Build Your Best Team

Sarah Kirsch Richardson
Tru Realty

 

Working as a team in real estate can be highly profitable and a rewarding experience as you help others grow professionally. If you’re at your best working independently, a team environment may not be the right move for you. But if you’re a people-person driven by a desire to see your business continue to grow and thrive, building a team is a great way to meet your goals. Taking the time to develop a strong team environment gives you the ability to delegate tasks, go after every lead, and build a base of people who will have your back.

Before you begin recruiting and hiring, take a step back and identify the smartest course of action for the business you’re currently running. The five steps below will help you put your best foot forward to build a successful team and thriving business.

  1. Financial Stability

Do not build a team until you’re financially ready to take on the responsibility. You need to find your own success – through profit and strong savings – before you begin hiring others onto your team. Seeing positive revenue after taxes, overhead, and savings is the key first step to knowing if you’re ready to begin building a team.

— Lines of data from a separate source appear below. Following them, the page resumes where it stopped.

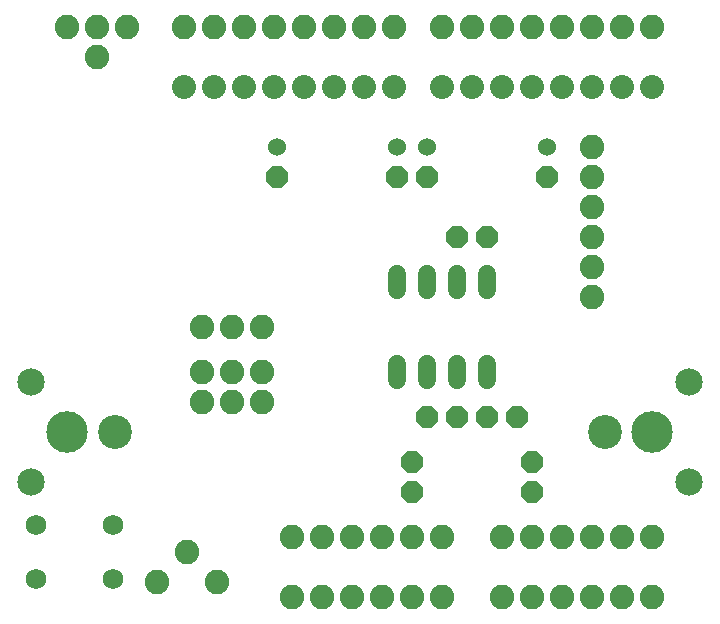
<source format=gbs>
G75*
G70*
%OFA0B0*%
%FSLAX24Y24*%
%IPPOS*%
%LPD*%
%AMOC8*
5,1,8,0,0,1.08239X$1,22.5*
%
%ADD10C,0.0600*%
%ADD11OC8,0.0740*%
%ADD12C,0.0907*%
%ADD13C,0.1386*%
%ADD14C,0.1130*%
%ADD15C,0.0600*%
%ADD16C,0.0820*%
%ADD17C,0.0800*%
%ADD18C,0.0680*%
D10*
X016427Y008744D02*
X016427Y009264D01*
X017427Y009264D02*
X017427Y008744D01*
X018427Y008744D02*
X018427Y009264D01*
X019427Y009264D02*
X019427Y008744D01*
X019427Y011744D02*
X019427Y012264D01*
X018427Y012264D02*
X018427Y011744D01*
X017427Y011744D02*
X017427Y012264D01*
X016427Y012264D02*
X016427Y011744D01*
D11*
X018427Y013504D03*
X019427Y013504D03*
X021427Y015504D03*
X017427Y015504D03*
X016427Y015504D03*
X012427Y015504D03*
X017427Y007504D03*
X018427Y007504D03*
X019427Y007504D03*
X020427Y007504D03*
X020927Y006004D03*
X020927Y005004D03*
X016927Y005004D03*
X016927Y006004D03*
D12*
X026147Y005331D03*
X026147Y008677D03*
X004206Y008677D03*
X004206Y005331D03*
D13*
X005427Y007004D03*
X024927Y007004D03*
D14*
X023344Y007003D03*
X007009Y007005D03*
D15*
X012427Y016504D03*
X016427Y016504D03*
X017427Y016504D03*
X021427Y016504D03*
D16*
X022927Y016504D03*
X022927Y015504D03*
X022927Y014504D03*
X022927Y013504D03*
X022927Y012504D03*
X022927Y011504D03*
X011927Y010504D03*
X010927Y010504D03*
X009927Y010504D03*
X009927Y009004D03*
X010927Y009004D03*
X011927Y009004D03*
X011927Y008004D03*
X010927Y008004D03*
X009927Y008004D03*
X012927Y003504D03*
X013927Y003504D03*
X014927Y003504D03*
X015927Y003504D03*
X016927Y003504D03*
X017927Y003504D03*
X019927Y003504D03*
X020927Y003504D03*
X021927Y003504D03*
X022927Y003504D03*
X023927Y003504D03*
X024927Y003504D03*
X024927Y001504D03*
X023927Y001504D03*
X022927Y001504D03*
X021927Y001504D03*
X020927Y001504D03*
X019927Y001504D03*
X017927Y001504D03*
X016927Y001504D03*
X015927Y001504D03*
X014927Y001504D03*
X013927Y001504D03*
X012927Y001504D03*
X010427Y002004D03*
X009427Y003004D03*
X008427Y002004D03*
X006427Y019504D03*
X006427Y020504D03*
X007427Y020504D03*
X009327Y020504D03*
X010327Y020504D03*
X011327Y020504D03*
X012327Y020504D03*
X013327Y020504D03*
X014327Y020504D03*
X015327Y020504D03*
X016327Y020504D03*
X017927Y020504D03*
X018927Y020504D03*
X019927Y020504D03*
X020927Y020504D03*
X021927Y020504D03*
X022927Y020504D03*
X023927Y020504D03*
X024927Y020504D03*
X005427Y020504D03*
D17*
X009327Y018504D03*
X010327Y018504D03*
X011327Y018504D03*
X012327Y018504D03*
X013327Y018504D03*
X014327Y018504D03*
X015327Y018504D03*
X016327Y018504D03*
X017927Y018504D03*
X018927Y018504D03*
X019927Y018504D03*
X020927Y018504D03*
X021927Y018504D03*
X022927Y018504D03*
X023927Y018504D03*
X024927Y018504D03*
D18*
X004397Y002114D03*
X004397Y003894D03*
X006957Y003894D03*
X006957Y002114D03*
M02*

</source>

  1. Business Plan in Place

How can you expect others to jump on board when they don’t know what the boat looks like or where it’s going? Identify your own personal goals as well as goals for your business and develop a mission and vision statement for your company that others can believe in. Establish best practices for things like responding to clients to ensure that when you are ready to hire, your new employees will deliver a consistent experience to clients. Documenting a systematic approach will allow them to understand expectations from the get-go.

  1. Recruitment Strategy

Unless your revenue already reflects this possibility, do not hire a full team all at once. Build your team strategically by setting revenue and workload goals that indicate when you’re ready for the next step in building your team. Although it might be tempting to start with a Buyer Agent hire, the more practical first move is hiring an administrative assistant who can help you with scheduling, emails, and social media – all of the tasks that keep you away from spending time with clients on the front lines. From there, your goals will identify when you’re ready to hire Buyer Agents, Inside Sales Agents, Listing Agents and eventually customer service representatives, personal assistants and even marketing support.

  1. Personality Matters

Hiring someone who has the right level of experience with a good personality-fit for your team is the recipe for success. You should know the personality traits you’re looking for in your team members. Consider using tools like the DiSC assessment test during the hiring process to get a pulse on what it might be like to work with that person and how they might fit in with the bigger team picture. Trust and camaraderie exist within a strong team if everyone gets along. It only takes one or two people with toxic personalities to destroy what you’ve built. And if you do happen to make a mistake in hiring someone who does not seem to be working out, don’t wait until the issue is out of control to fire that person. Let them go sooner rather than later.

  1. Appreciate and Motivate

Each person has their own driving factors as to what motivates them. Take time to understand what motivates the individuals on your team. DiSC results are a good place to start, so keep some of those traits in mind as you engage with them. Show appreciation for the work they are doing to support your business, and they’ll remain loyal, dedicated workers.

Building a strong team is hard work. It takes time, dedication, and smart planning to get to a place where you’re leading a team you can trust. A strategic approach to planning and prospecting provides the best chance of developing a successful team.